ACTIVITY:
Reproduce the entire listing below word for word, leaving out the pictures.

Collected data
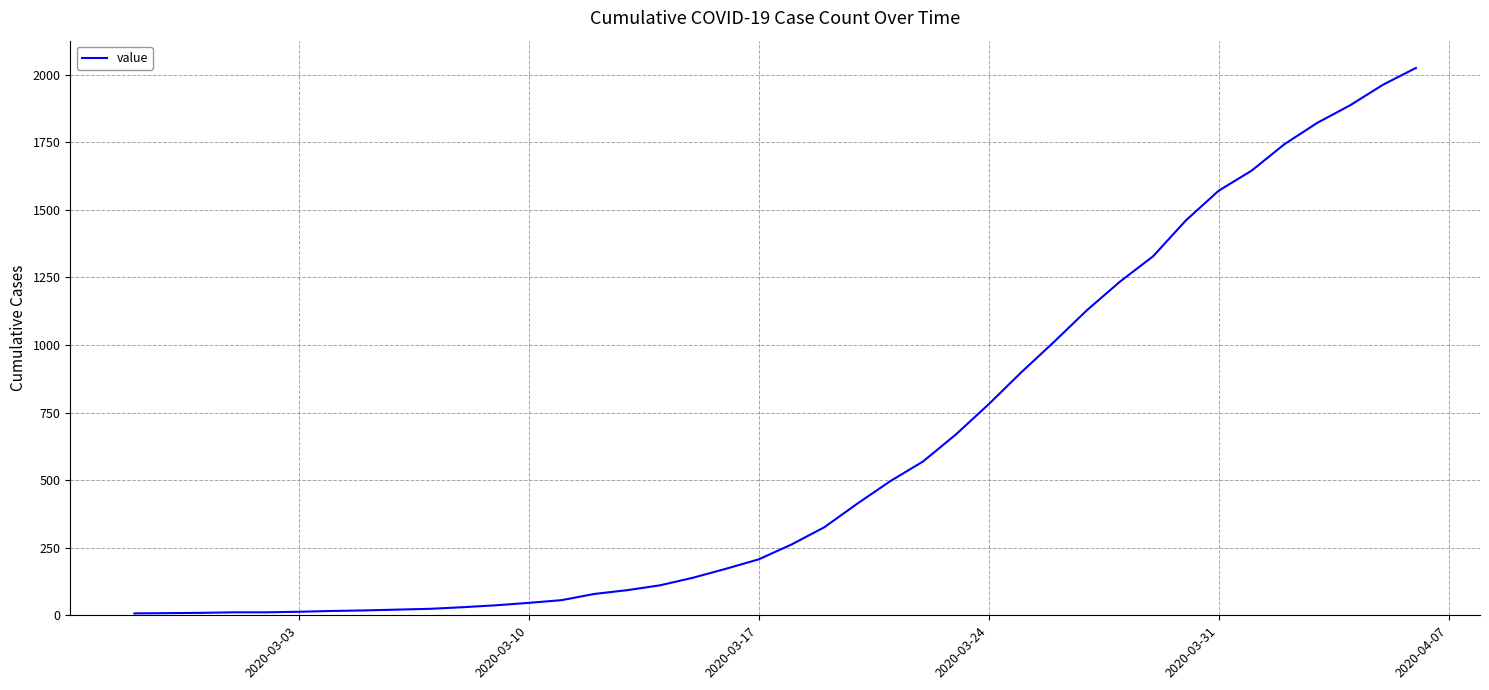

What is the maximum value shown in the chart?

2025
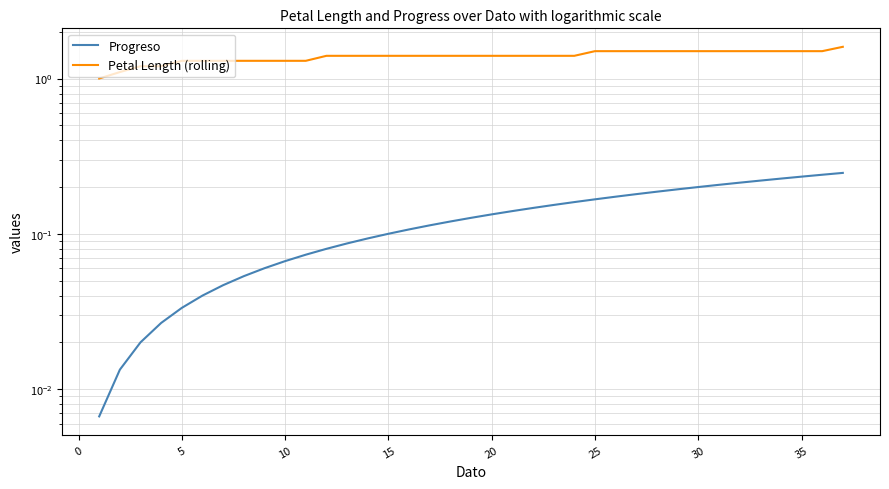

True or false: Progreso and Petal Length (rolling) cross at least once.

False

REPLY TO THE EXERCISE:
What is the maximum value shown in the chart?

2025

True or false: Progreso and Petal Length (rolling) cross at least once.

False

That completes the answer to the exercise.